The diagnosis of left sciatic neuropathy indicates that the sciatic nerve, which runs from the lower back down the leg, may be compromised. This could be due to direct trauma during surgery, compression from swelling, or even positioning during the procedure. The coexisting chronic lumbosacral radiculopathy suggests that there may also be issues originating from the lumbar spine, which could be affecting the nerves that travel down to your leg. Additionally, the mention of a potential underlying sensorimotor polyneuropathy indicates that there could be a broader issue affecting multiple nerves, possibly related to systemic conditions such as diabetes or vitamin deficiencies.

Recovery from nerve injuries can vary widely depending on the severity of the damage and the underlying cause. In many cases, nerves can regenerate and heal over time, but this process can take weeks to months. Physical therapy is often recommended to help improve strength and mobility, and to facilitate nerve recovery. It is crucial to follow up with your healthcare provider to monitor your progress and to discuss potential treatment options, which may include physical therapy, pain management strategies, or further diagnostic imaging if necessary.

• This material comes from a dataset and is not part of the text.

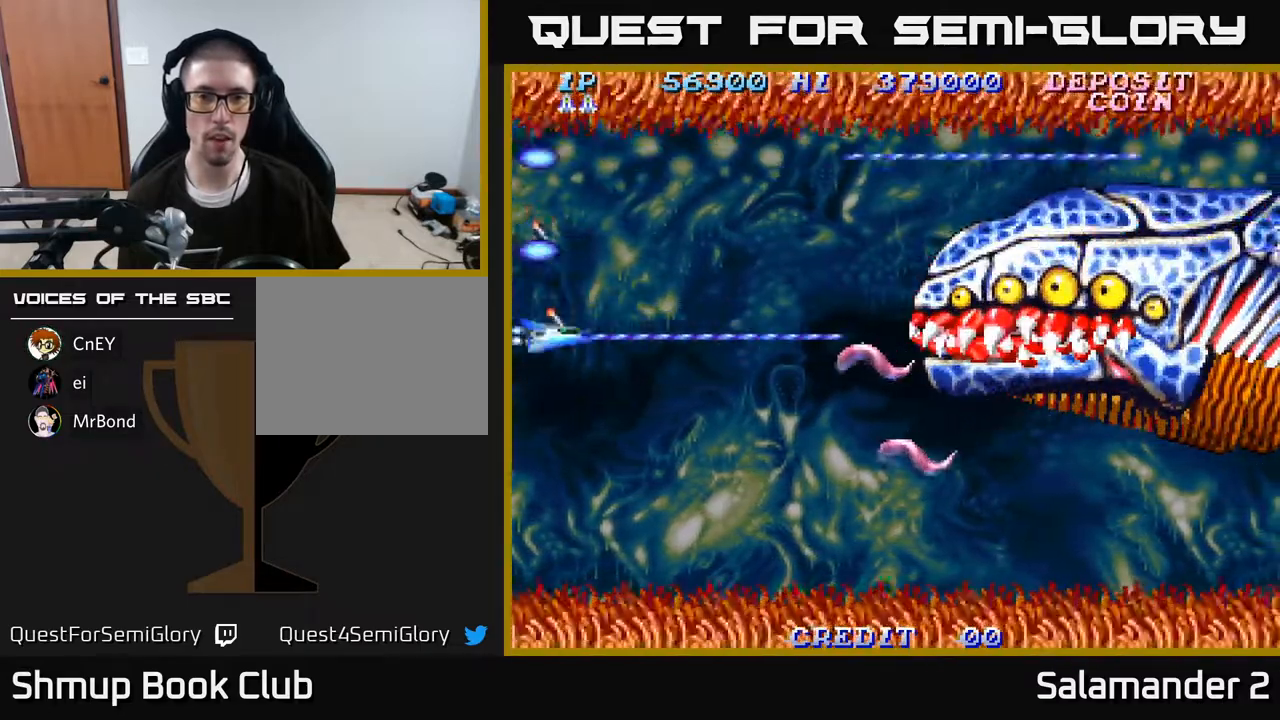
{"buttons": ["A", "DPAD_UP"], "right_stick": "center", "events": [[233, "DPAD_RIGHT", "down"], [317, "DPAD_RIGHT", "up"], [450, "DPAD_DOWN", "up"], [483, "DPAD_UP", "down"]]}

In summary, your symptoms and the findings from your nerve studies suggest that you are dealing with significant nerve-related issues following your hip replacement surgery. It is essential to maintain open communication with your healthcare team, as they can provide you with the best guidance tailored to your specific situation. They may recommend a multidisciplinary approach involving neurologists, orthopedic surgeons, and physical therapists to optimize your recovery and address the numbness and weakness in your left leg.